Пэтти произвела быстрые расчеты, – три плюс один равно четыре, и еще четыре, равно восемь, – и нахмурилась.
– Меня отошлют домой, Пэтти?
– Боже сохрани, детка, надеюсь, что нет. Человек, который так хорошо поработал по английскому, должен иметь право заваливать все остальные чертовы предметы, если того пожелает.
– Но если не успеваешь за восемь часов, тебя могут отчислить, – ты сама мне так сказала.
– Не верь тому, что я говорила, – заметила Пэтти обнадеживающе. – По большей части, я не знаю, о чем говорю.
– Мне бы не хотелось, чтобы меня отправили назад и мой отец узнал бы о моем провале, когда он столько времени посвятил моей подготовке; но, – Оливия вновь заплакала, – я так сильно хочу домой, что, наверное, меня все это не слишком волнует.
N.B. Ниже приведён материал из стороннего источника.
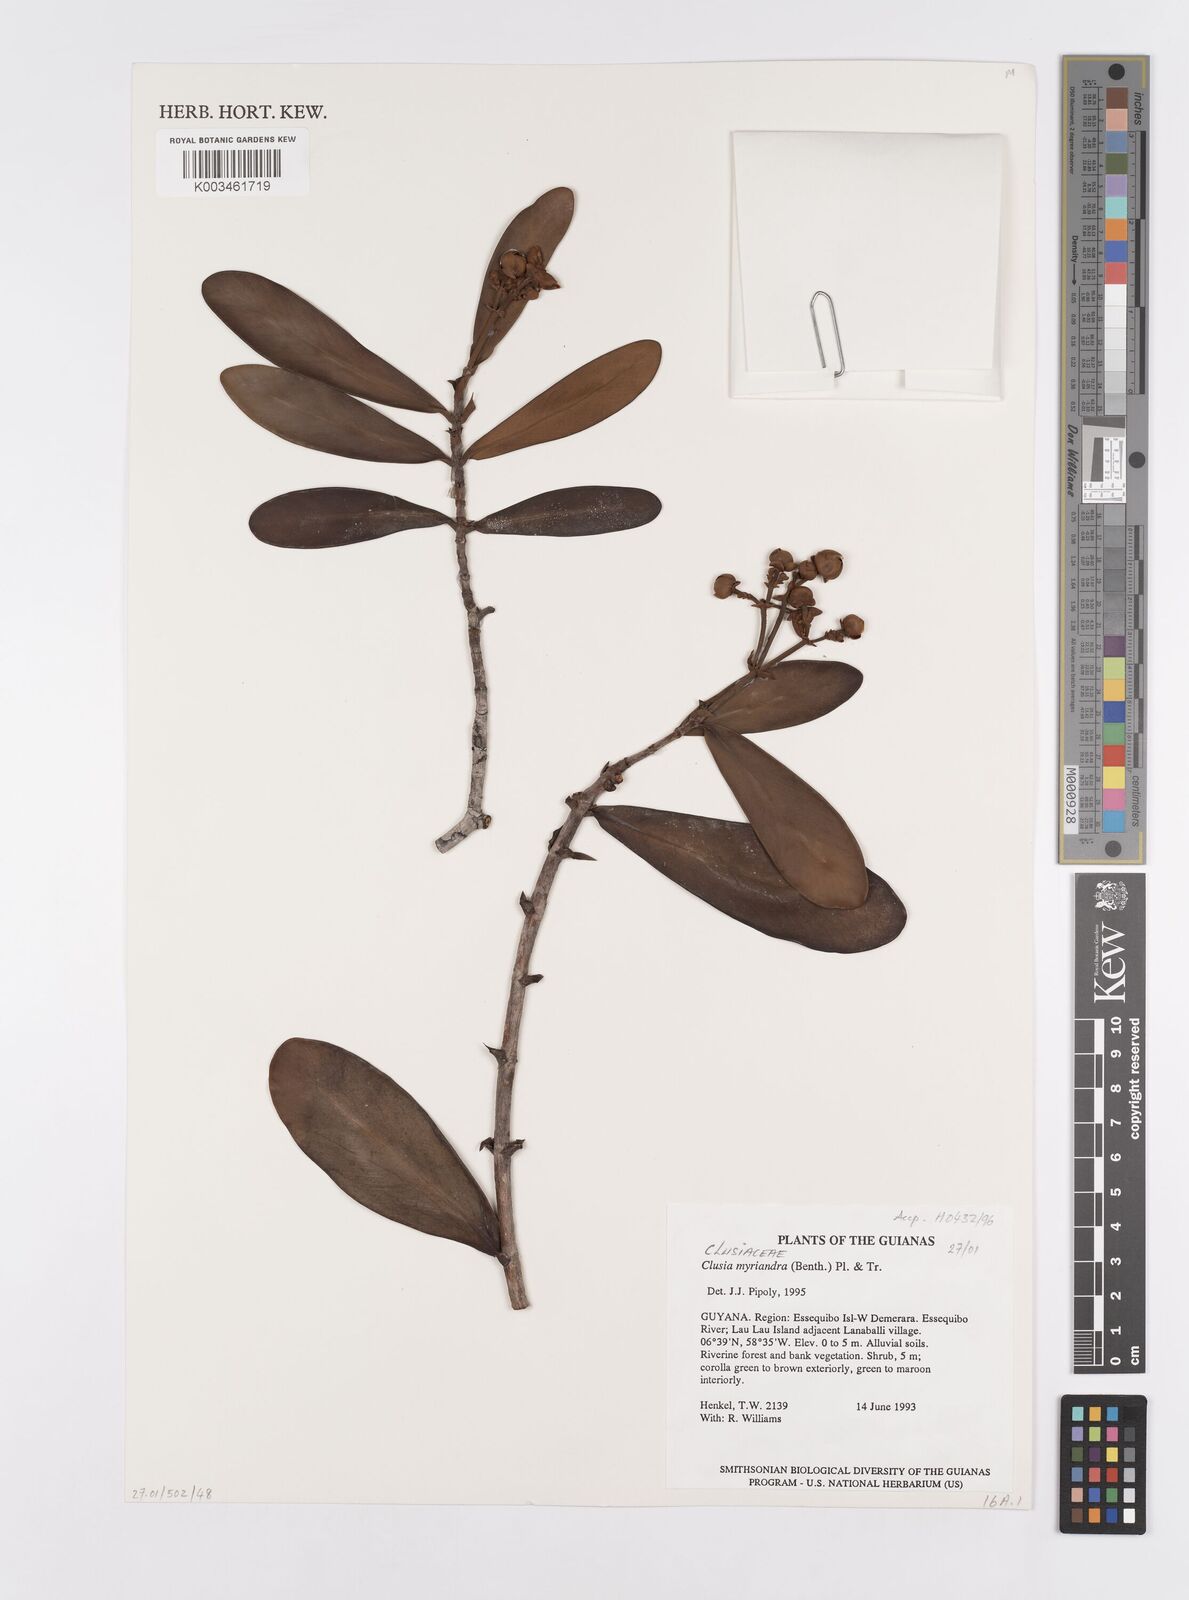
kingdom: Plantae
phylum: Tracheophyta
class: Magnoliopsida
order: Malpighiales
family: Clusiaceae
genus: Clusia
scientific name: Clusia myriandra
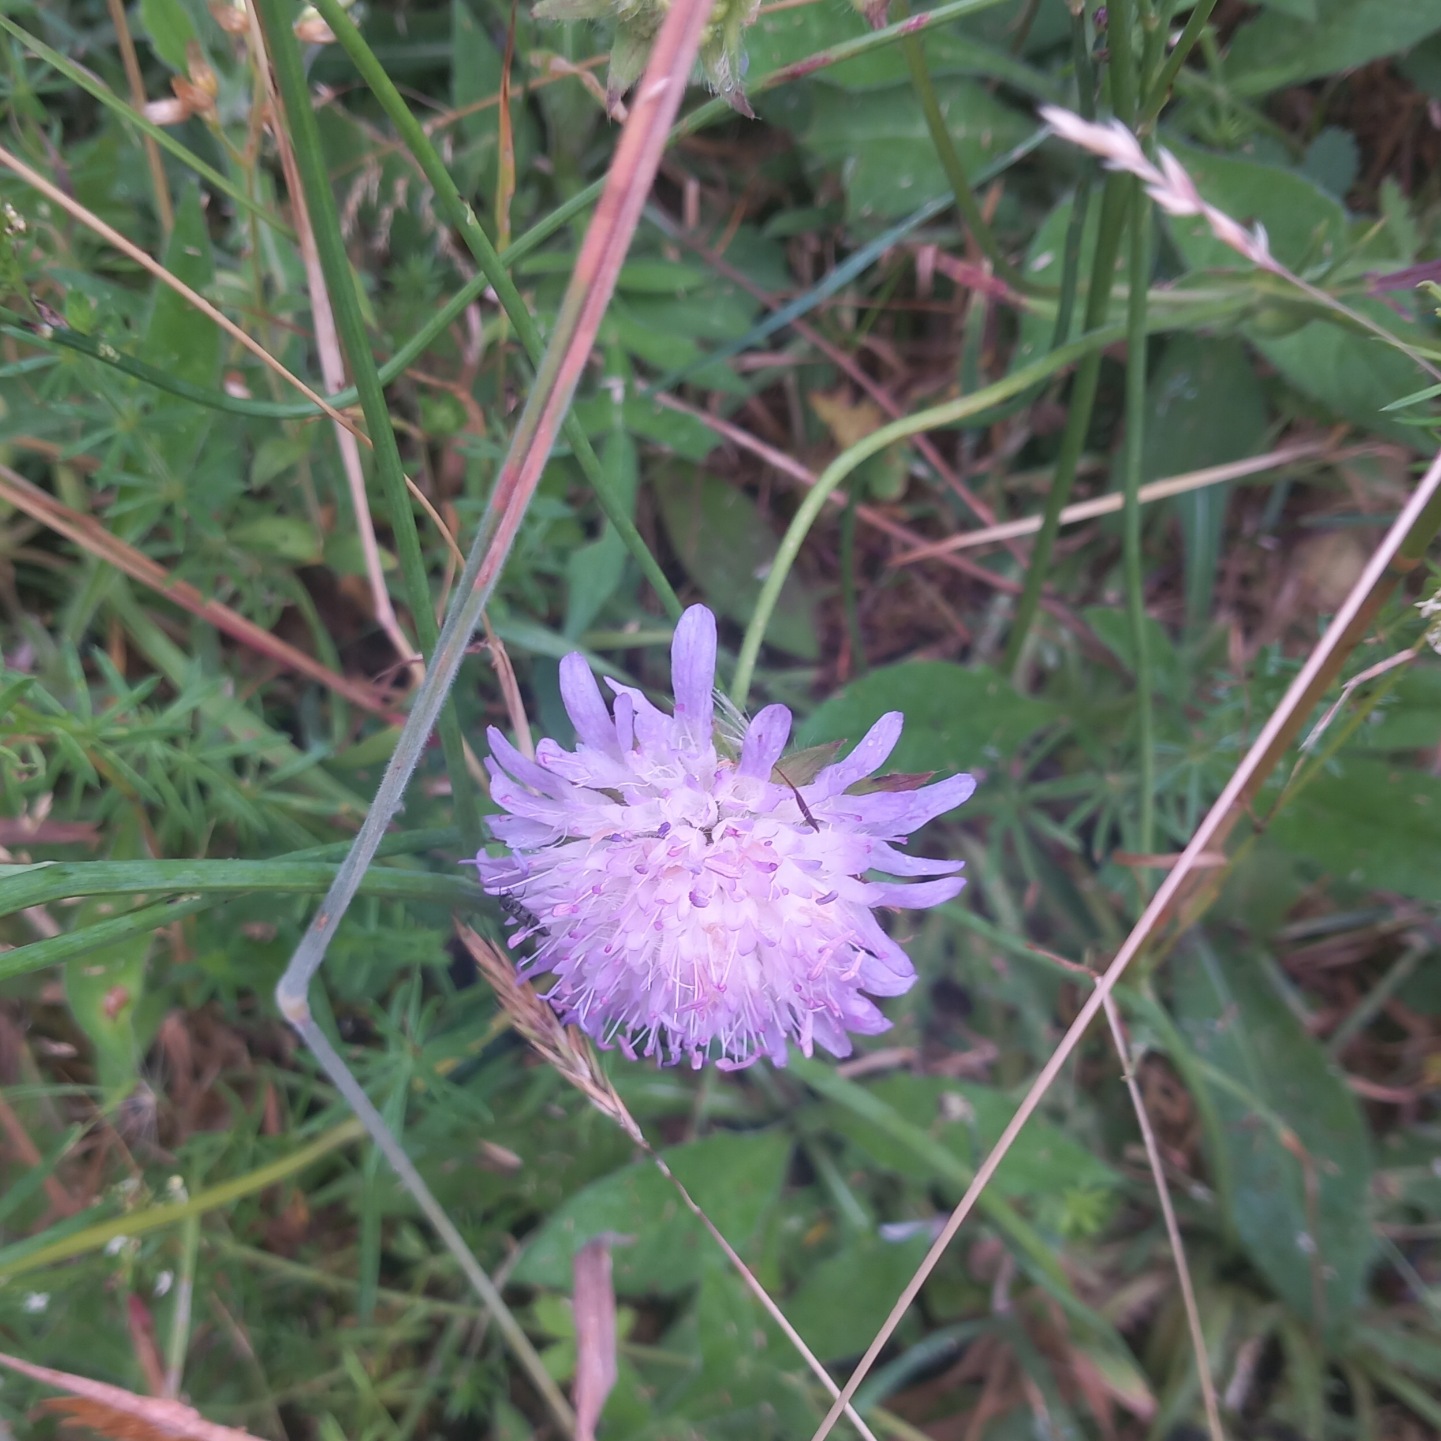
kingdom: Plantae
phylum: Tracheophyta
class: Magnoliopsida
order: Dipsacales
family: Caprifoliaceae
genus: Knautia
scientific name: Knautia arvensis
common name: Blåhat
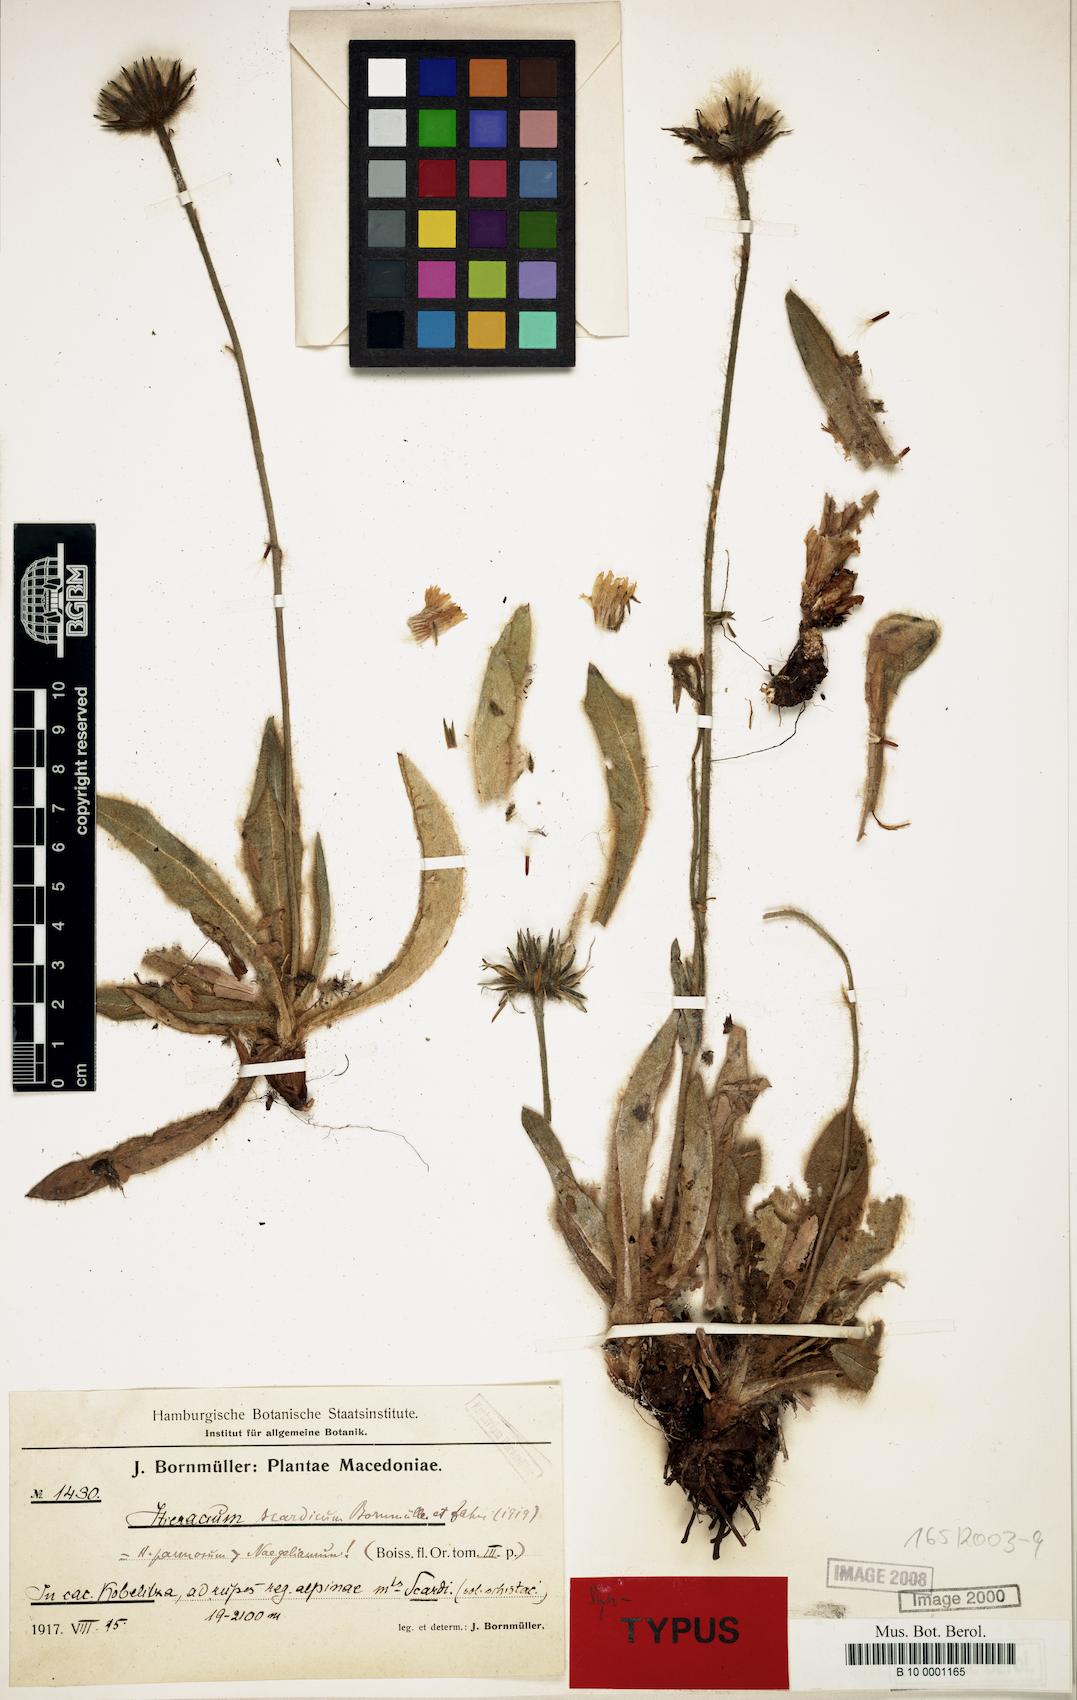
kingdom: Plantae
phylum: Tracheophyta
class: Magnoliopsida
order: Asterales
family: Asteraceae
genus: Hieracium
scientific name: Hieracium scardicum
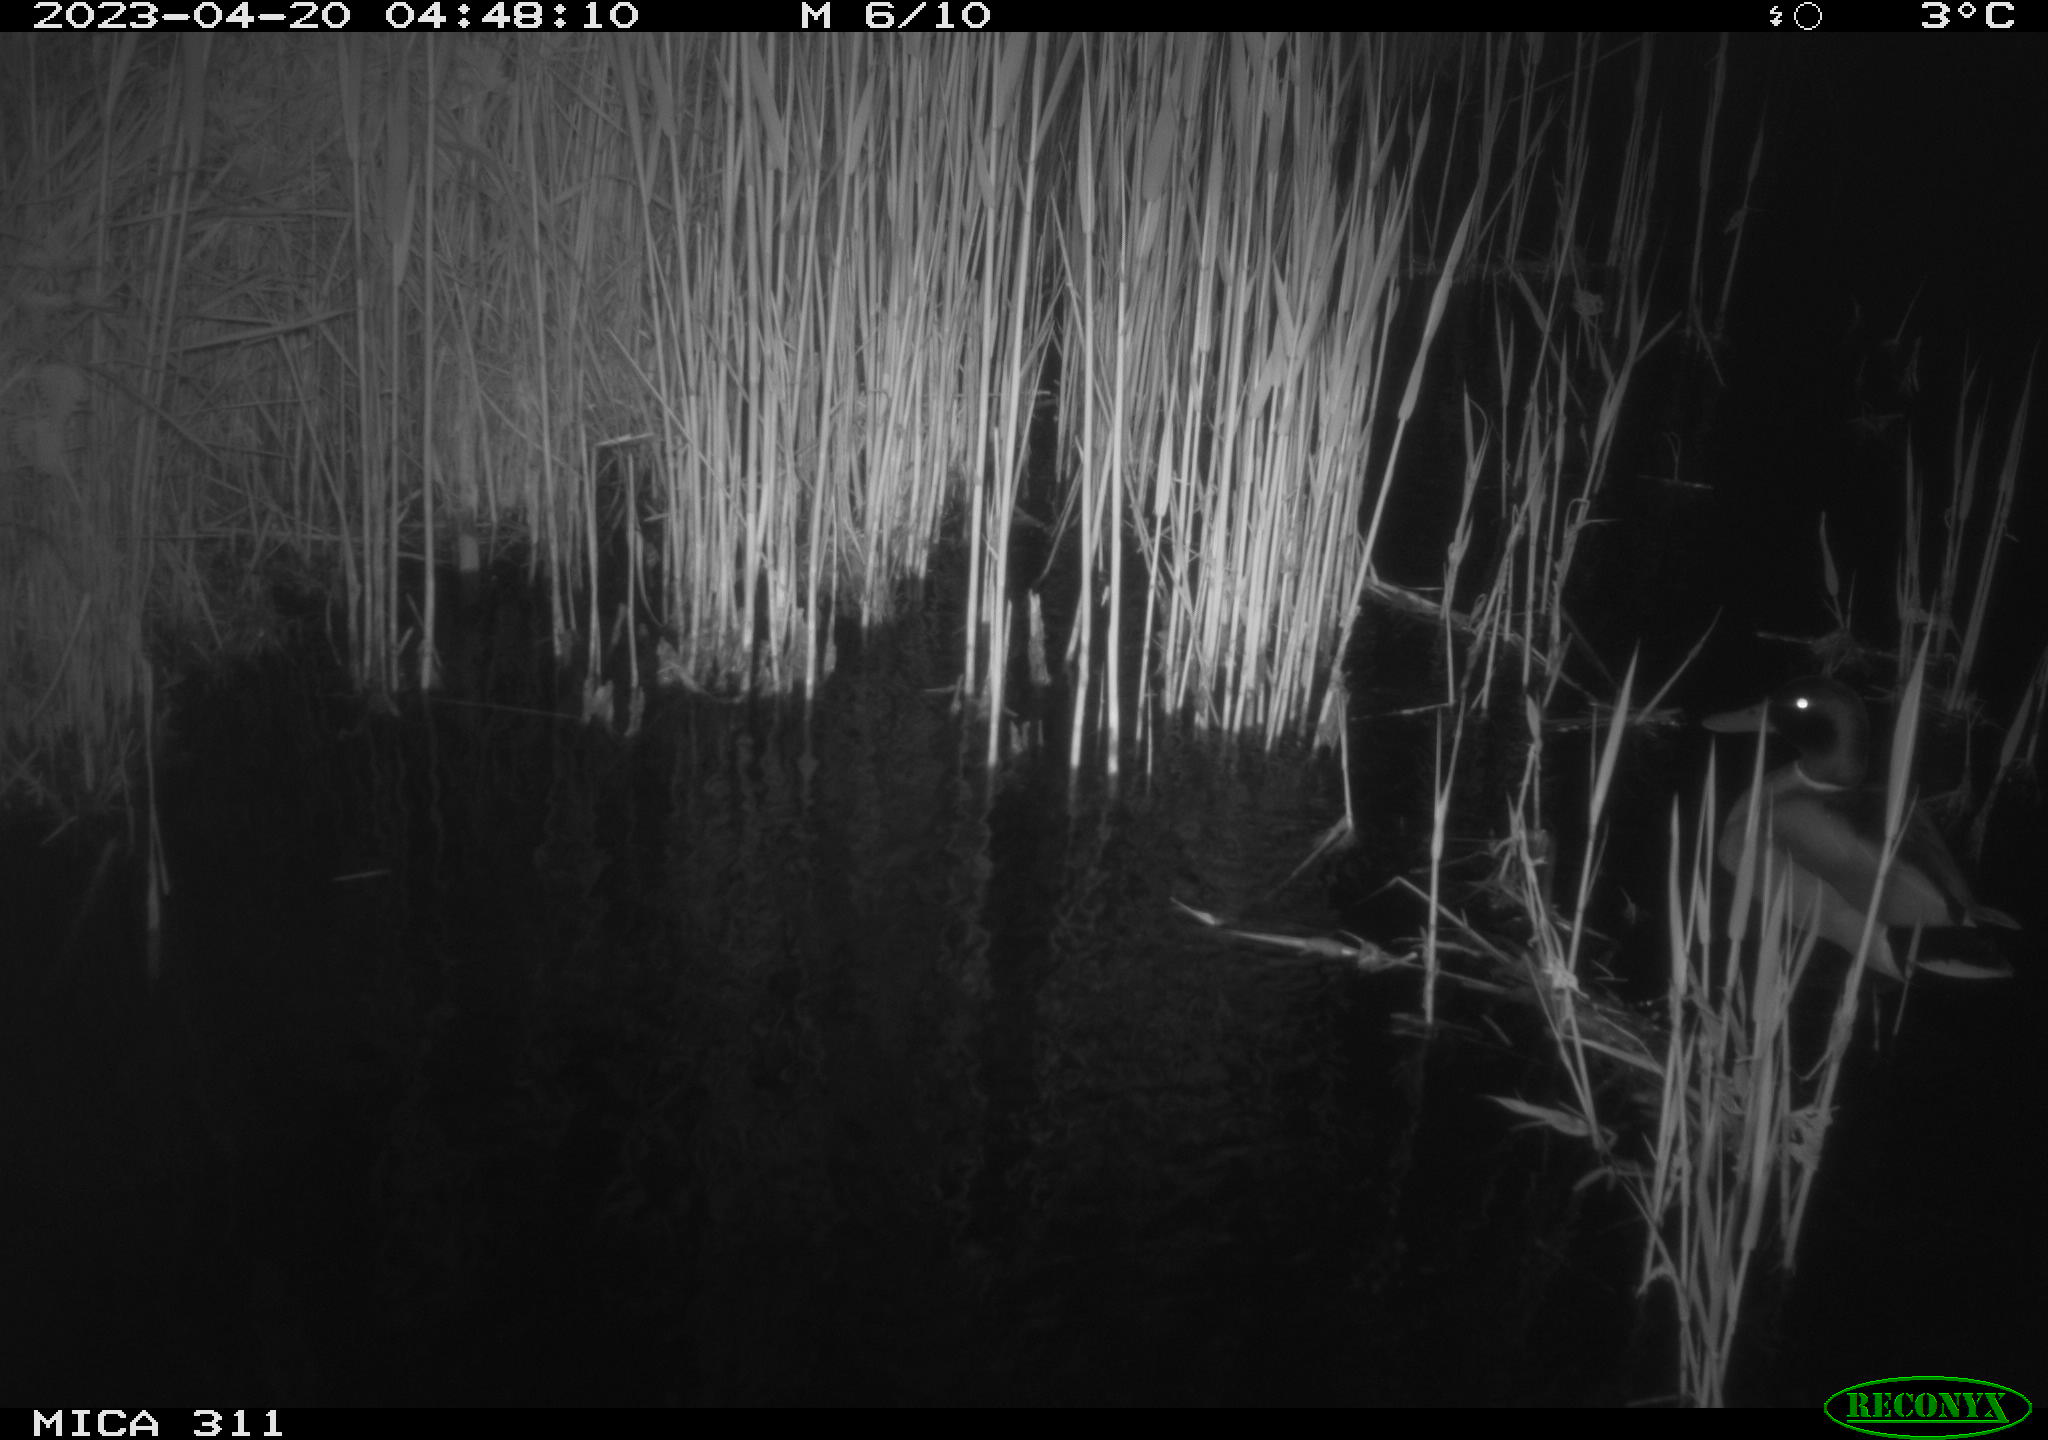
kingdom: Animalia
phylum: Chordata
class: Aves
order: Gruiformes
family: Rallidae
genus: Gallinula
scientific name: Gallinula chloropus
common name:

– Ты не знаешь, что говоришь, – произнесла Пэтти. Она положила руку на плечо девушки. – Боже мой, детка, ты промокла до нитки и ты дрожишь! Сядь и сними туфли.
Оливия села и потянула шнурки непослушными пальцами; ничего не получилось, тогда Пэтти развязала их и скинула туфли в вязкую кучу на полу.
– Ты понимаешь, что с тобой происходит? – спросила она. – Ты плачешь не потому, что провалила экзамены. Ты плачешь оттого, что простудилась, устала, промокла и хочешь есть. Ты сию же минуту снимешь эти мокрые вещи и отправишься в теплую ванну, а я принесу тебе чего-нибудь на ужин.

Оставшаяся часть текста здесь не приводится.